First Chicago said Internet access to a wide array of underwriters will make the bond cheaper to issue.
"There's no question that we will have improved the interest rate prospects for the village," said Thomas J. Campbell, senior managing director of First Chicago Capital Markets.
Normally, there are about five bidders on any triple-A credit like Northbrook. First Chicago hopes the Internet will increase that to seven or more.
"They've got to be getting the lowest rate in the market on any given day," by using the Internet, said Mr. Campbell.
Thus far, about 80 electronic inquiries have been made about the issue since it was posted last Friday.
Although First Chicago couldn't determine who was looking at the proposal through the Internet and it didn't have a particular target number, it was pleased with the initial response.

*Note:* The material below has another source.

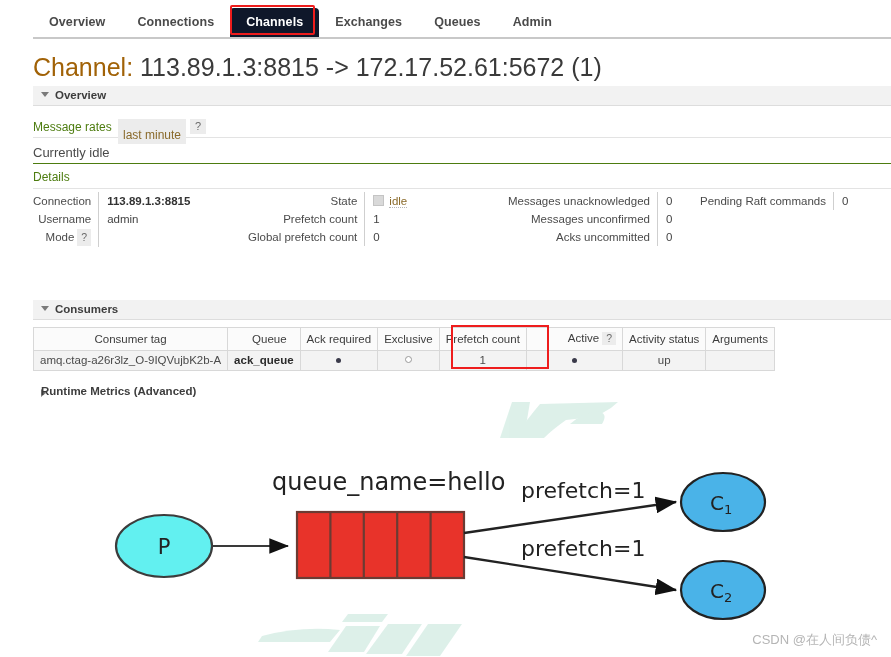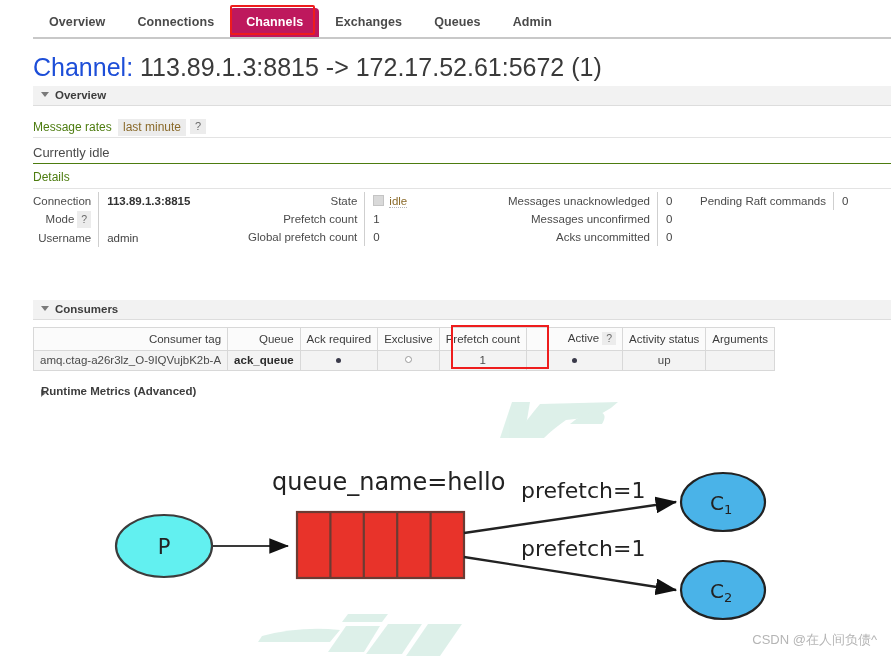"Channels" .nav-tab.selected { background: #be185d -> #0f172a }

The posting contains all the pertinent financial information on Northbrook, in addition to the structure of the deal, except for interest rates.
The Internet listing also contains a description of the use for the proceeds, which include improving roadways, acquiring public safety equipment, refinancing Northbrook's more expensive bond issues, and constructing two fire stations.

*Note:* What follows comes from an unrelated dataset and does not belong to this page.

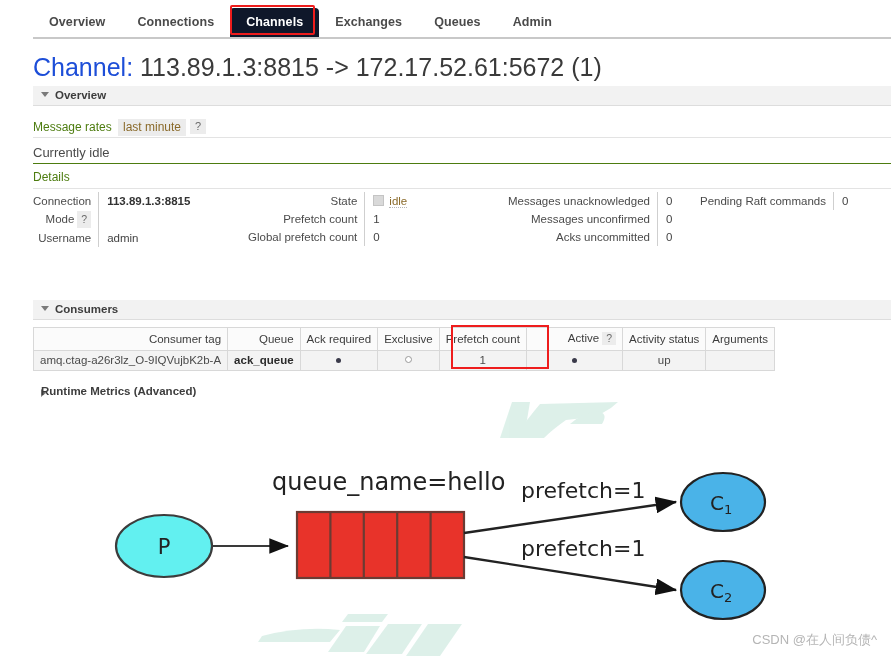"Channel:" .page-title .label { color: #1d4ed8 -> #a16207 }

First Chicago said the Internet listing enhances the search capabilities of prospective underwriters. "The Internet gives you instantaneous disclosure," said John Peterson, a vice president with First Chicago.
While hopeful about the potential benefits of Internet access, First Chicago also sent out hard copies of the proposal.
By sending out hard copies, First Chicago not only gives those who don't have access to the Internet an opportunity to bid for the deal, but also minimizes the potential concerns of the Securities and Exchange Commission.
"If we delivered the offering electronically only, we would have had to have a hard copy correspondence between ourselves and the recipients saying that they accept this as the method of delivery and they reserve the right to receive this by hard copy in the future," said Mr. Campbell.
First Chicago put a notice on the Internet previously about a municipal bond deal, for a school district in Illinois, but had not gone as far as posting a preliminary offering.
Municipal bond underwriters said providing information through the Internet could have some positive effect in the future, although they said the ultimate test is whether electronic delivery of information is cost effective.
Selling the bonds through the Internet is the next step, said industry followers.
The idea met with some skepticism among players in the municipal bond industry.
"We add value by talking about the transaction with the customer (i.e. the prospective investor)," said one underwriter.
Others expressed concerns about how regulatory agencies might view such an electronic securities transaction.
Nonetheless, the industry generally thought the process would inevitably evolve towards a more active use of technology.
"Clearly, a portion of the future of the securities business lies in technology," said Si Matthies, a senior vice president and trading manager at Norwest Corp.
Said Mr. Campbell: "The industry is evolving. We're just trying to help it evolve faster."